WHAT THE EXERCISE ASKS: Reproduce word for word, from the entries below, the line with "грађевински радови, радови", the line with "Конкурсна документација је доступна на", and every line between them, and nothing more.

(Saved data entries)
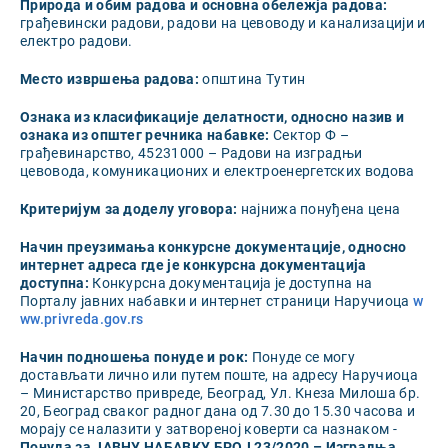
Природа и обим радова и основна обележја радова:
грађевински радови, радови на цевоводу и канализацији и
електро радови.
Место извршења радова:
општина Тутин
Ознака из класификације делатности, односно назив и
ознака из општег речника набавке:
Сектор Ф –
грађевинарство, 45231000 – Радови на изградњи
цевовода, комуникационих и електроенергетских водова
Критеријум
з
а доделу уговора
:
најнижа понуђена цена
Начин преузимања конкурсне документације, односно
интернет адресa где је конкурсна
документација
доступна
:
Конкурсна документација је доступна на
Порталу јавних набавки и интернет страници Наручиоца
w
ww.privreda.gov.rs
Начин подношења понуде и рок:
Понуде се могу
достављати лично или путем поште, на адресу Наручиоца
– Министарство привреде, Београд, Ул. Кнеза Милоша бр.
20, Београд сваког радног дана од 7.30 до 15.30 часова и
морају се налазити у затвореној коверти са назнаком -
П
онуда за ЈАВНУ НАБАВКУ БРОЈ
23/2020 –
Изградња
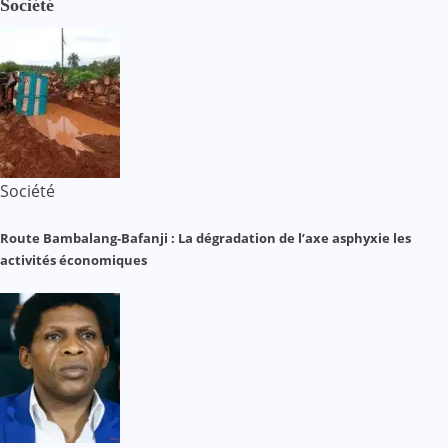
Société
Société
Route Bambalang-Bafanji : La dégradation de l’axe asphyxie les
activités économiques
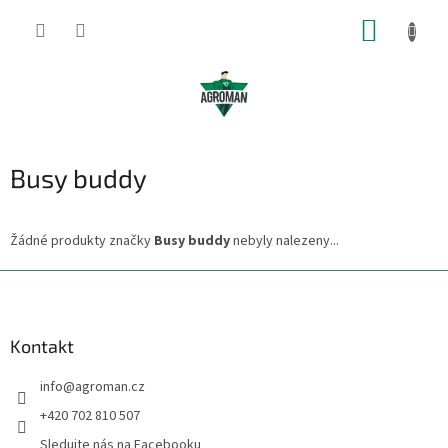
Přejít
NÁKUP
na
obsah
KOŠÍK
Busy buddy
Žádné produkty značky
Busy buddy
nebyly nalezeny...
Z
á
p
a
Kontakt
t
info
@
agroman.cz
í
+420 702 810 507
Sledujte nás na Facebooku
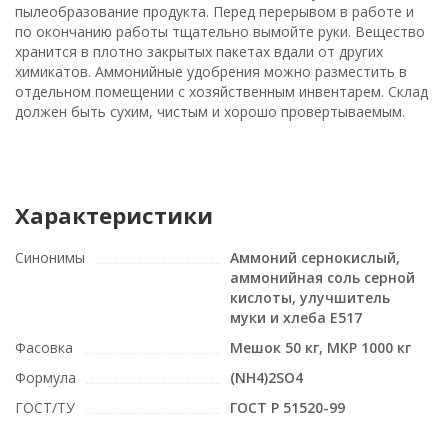
пылеобразование продукта. Перед перерывом в работе и
по окончанию работы тщательно вымойте руки. Вещество
хранится в плотно закрытых пакетах вдали от других
химикатов. Аммонийные удобрения можно разместить в
отдельном помещении с хозяйственным инвентарем. Склад
должен быть сухим, чистым и хорошо провертываемым.
Характеристики
Синонимы
Аммоний сернокислый,
аммонийная соль серной
кислоты, улучшитель
муки и хлеба Е517
Фасовка
Мешок 50 кг, МКР 1000 кг
Формула
(NH4)2SO4
ГОСТ/ТУ
ГОСТ Р 51520-99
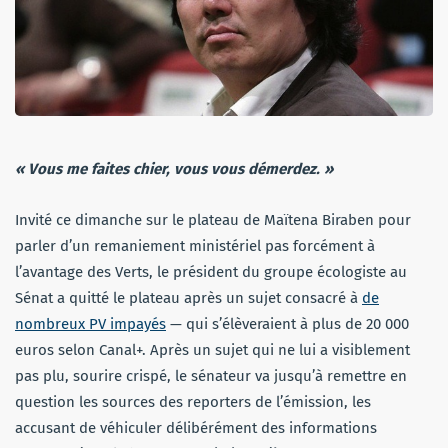
« Vous me faites chier, vous vous démerdez. »
Invité ce dimanche sur le plateau de Maïtena Biraben pour
parler d’un remaniement ministériel pas forcément à
l’avantage des Verts, le président du groupe écologiste au
Sénat a quitté le plateau après un sujet consacré à
de
nombreux PV impayés
— qui s’élèveraient à plus de 20 000
euros selon Canal+. Après un sujet qui ne lui a visiblement
pas plu, sourire crispé, le sénateur va jusqu’à remettre en
question les sources des reporters de l’émission, les
accusant de véhiculer délibérément des informations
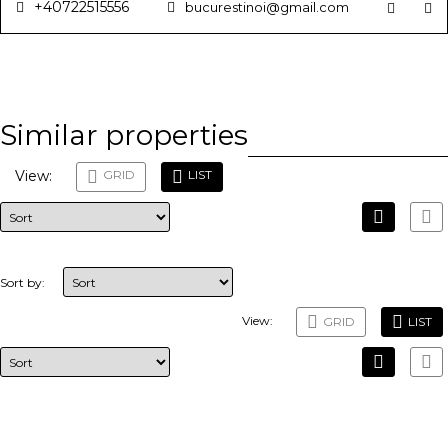
+40722515556
bucurestinoi@gmail.com
Similar properties
View:
GRID
LIST
Sort by:
View:
GRID
LIST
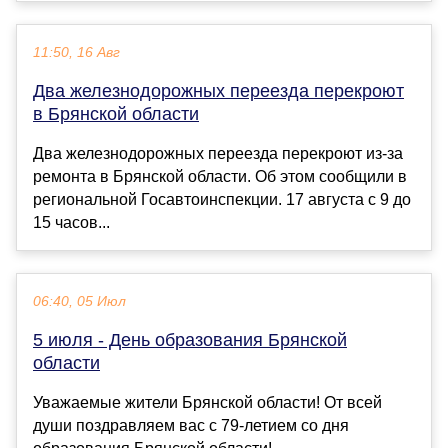
11:50, 16 Авг
Два железнодорожных переезда перекроют
в Брянской области
Два железнодорожных переезда перекроют из-за
ремонта в Брянской области. Об этом сообщили в
региональной Госавтоинспекции. 17 августа с 9 до
15 часов...
06:40, 05 Июл
5 июля - День образования Брянской
области
Уважаемые жители Брянской области! От всей
души поздравляем вас с 79-летием со дня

RESULT:
грађевински радови, радови на цевоводу и канализацији и
електро радови.
Место извршења радова:
општина Тутин
Ознака из класификације делатности, односно назив и
ознака из општег речника набавке:
Сектор Ф –
грађевинарство, 45231000 – Радови на изградњи
цевовода, комуникационих и електроенергетских водова
Критеријум
з
а доделу уговора
:
најнижа понуђена цена
Начин преузимања конкурсне документације, односно
интернет адресa где је конкурсна
документација
доступна
:
Конкурсна документација је доступна на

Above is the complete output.